Publié le Mercredi 1 mai 2013 à 19h21.

L’Italie entre fascisme et révolution

Par Henri Clément

Tant par la forme que par le contenu, la petite collection Eclairage des éditions Les bons caractères constitue une sorte de Que sais-je ? à destination des militantEs. Dans un volume ramassé, il s’agit de condenser les données principales relatives à un évènement ou une période et d’en fournir les principales clefs. Le titre consacré à l’Italie du « Bienno rosso » illustre bien les atouts comme les difficultés d’une telle collection. Pour le lecteur novice – c’est mon cas – elle parvient à dresser un panorama complet de la situation de l’Italie au sortir de la Première Guerre mondiale, en indiquant les principales données sociales et économiques et en brossant un portrait des organisations ouvrières, des débats qui les agitent. Elle permet également de saisir les principales dynamiques au cœur des évènements, tant dans l’industrie que dans les campagnes. Seul bémol : l’auteur cède parfois à une forme d’écriture à la fois téléologique et campiste, donnant l’impression d’une classe ouvrière prête à la révolution face à des appareils syndicaux ou politiques entièrement gagnés ou gangrenés par l’idéologie bourgeoise. Cette façon de voir fait l’impasse sur les débats internes au mouvement ouvrier, les oppositions, les conflits d’intérêts… Le format du volume, par nature, « pousse » à ce type de simplification, faute de place suffisante pour expliciter l’ensemble des nuances.

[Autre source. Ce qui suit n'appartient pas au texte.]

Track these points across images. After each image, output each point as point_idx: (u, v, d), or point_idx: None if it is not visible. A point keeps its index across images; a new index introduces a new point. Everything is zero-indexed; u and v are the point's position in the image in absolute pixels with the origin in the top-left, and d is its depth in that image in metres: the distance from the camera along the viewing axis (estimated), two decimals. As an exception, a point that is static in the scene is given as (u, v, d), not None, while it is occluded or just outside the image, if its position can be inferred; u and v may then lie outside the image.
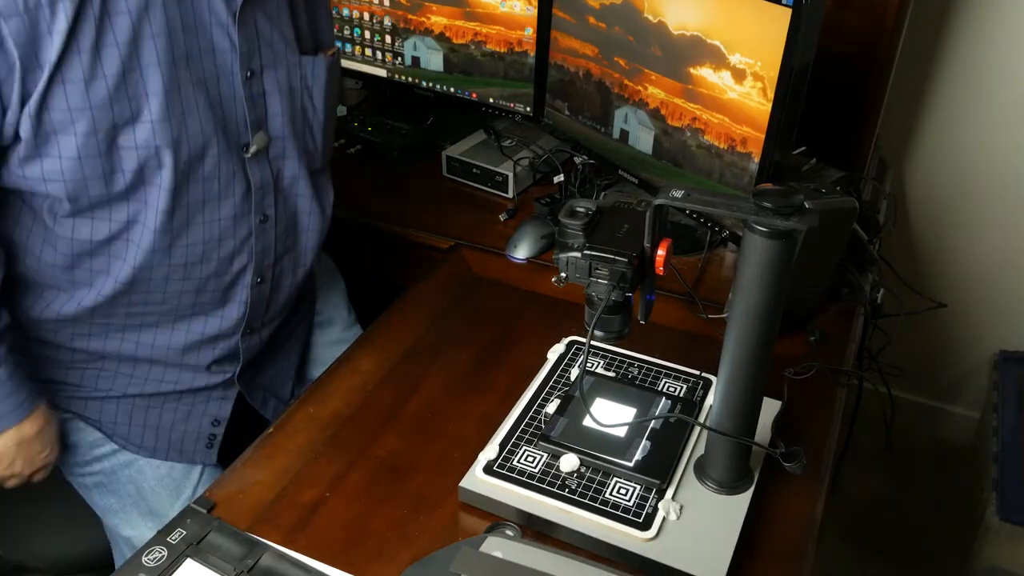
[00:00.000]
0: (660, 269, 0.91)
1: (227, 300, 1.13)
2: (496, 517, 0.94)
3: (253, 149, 1.05)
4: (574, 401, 1.03)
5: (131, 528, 1.20)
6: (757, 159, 1.21)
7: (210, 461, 1.22)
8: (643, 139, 1.41)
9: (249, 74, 1.02)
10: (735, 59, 1.19)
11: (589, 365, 1.11)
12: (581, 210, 0.92)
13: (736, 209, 0.82)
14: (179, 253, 1.04)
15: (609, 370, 1.11)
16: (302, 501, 0.97)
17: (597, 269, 0.90)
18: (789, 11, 1.09)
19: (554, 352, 1.14)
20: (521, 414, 1.03)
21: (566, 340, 1.16)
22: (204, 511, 0.93)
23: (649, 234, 0.89)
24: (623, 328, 0.94)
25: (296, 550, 0.90)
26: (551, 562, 0.80)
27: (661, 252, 0.90)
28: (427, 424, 1.05)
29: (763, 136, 1.19)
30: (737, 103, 1.21)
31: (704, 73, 1.25)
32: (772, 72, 1.14)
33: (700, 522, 0.91)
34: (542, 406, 1.04)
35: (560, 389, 1.07)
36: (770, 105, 1.16)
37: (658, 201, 0.86)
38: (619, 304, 0.93)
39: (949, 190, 2.01)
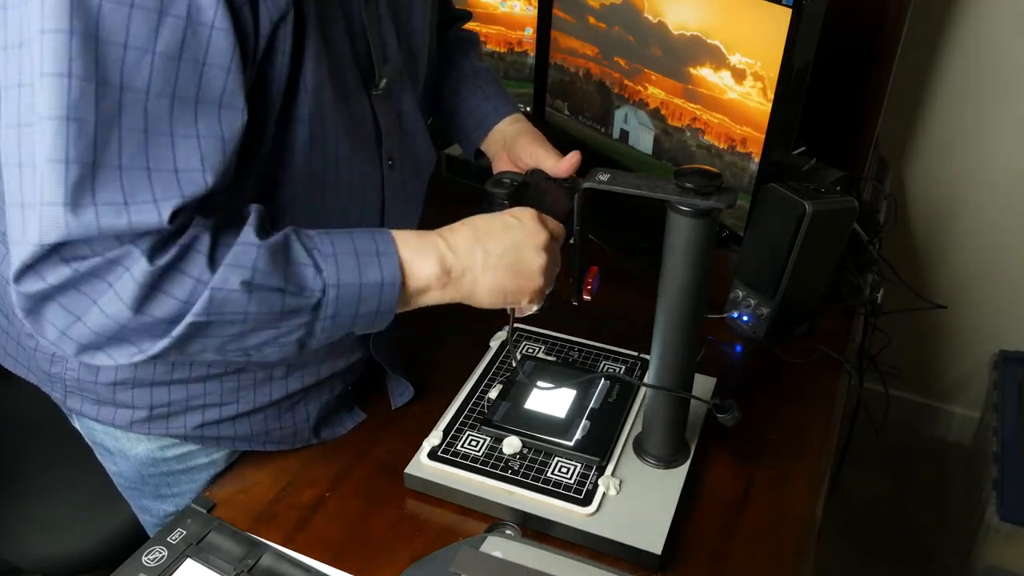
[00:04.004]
0: (587, 297, 0.94)
1: None
2: (443, 502, 0.95)
3: (383, 83, 0.89)
4: (516, 386, 1.05)
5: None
6: (757, 159, 1.21)
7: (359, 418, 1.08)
8: (643, 139, 1.41)
9: None
10: (735, 59, 1.19)
11: (531, 351, 1.14)
12: (507, 181, 0.93)
13: (659, 190, 0.83)
14: (320, 204, 0.87)
15: (550, 354, 1.13)
16: (302, 501, 0.96)
17: None
18: (789, 11, 1.09)
19: (496, 340, 1.16)
20: (464, 400, 1.05)
21: (507, 327, 1.17)
22: (204, 511, 0.93)
23: (577, 218, 0.90)
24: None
25: (296, 550, 0.90)
26: (551, 562, 0.80)
27: (589, 281, 0.93)
28: (427, 423, 1.05)
29: (763, 136, 1.19)
30: (737, 103, 1.22)
31: (704, 73, 1.25)
32: (772, 72, 1.14)
33: (639, 496, 0.93)
34: (485, 392, 1.06)
35: (502, 375, 1.09)
36: (770, 105, 1.16)
37: (585, 184, 0.87)
38: None
39: (949, 190, 2.01)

En ayant cet avertissement en tête, la lecture de l’ouvrage est particulièrement stimulante. Deux aspects méritent d’être soulignés : le premier concerne la relation du mouvement ouvrier italien aux armes et aux groupes de combat, qui se manifeste lors de la vague gréviste et qui resurgira après 1968. Cela conduit à s’interroger sur la façon dont les années de plomb, loin de se réduire à un « dérapage », s’inscrivent dans un temps long de la lutte des classes, dans lequel les expériences, bonnes et mauvaises, sont assimilées et deviennent des références par la suite. Il faudrait de la même façon discuter, en lien avec l’expérience italienne, comment la théorie de la grève générale mise en avant par la CGT a marginalisé sur le long terme les tentations militaristes au sein du mouvement ouvrier français par exemple . L’autre aspect important, qui nous interpelle plus concrètement, concerne la réponse à apporter aux mobilisations de type fasciste. L’exemple italien, souvent dissimulé derrière les écrits consacrés à la lutte contre le nazisme, doit être retravaillé et rediscuté. La remontée d’organisations d’extrême droite de combat, à l’exemple de l’Aube Dorée en Grèce, remet ce type de discussion à l’ordre du jour. Ce petit ouvrage est un volume utile pour toutes celles et ceux qui souhaitent disposer des repères principaux sur cette période.

 

Italie 1919 -1920, Les deux années rouges, Bruno Paleni, coll. Eclairage, Les bons caractères, 2011, 130 pages, 8,20 euros.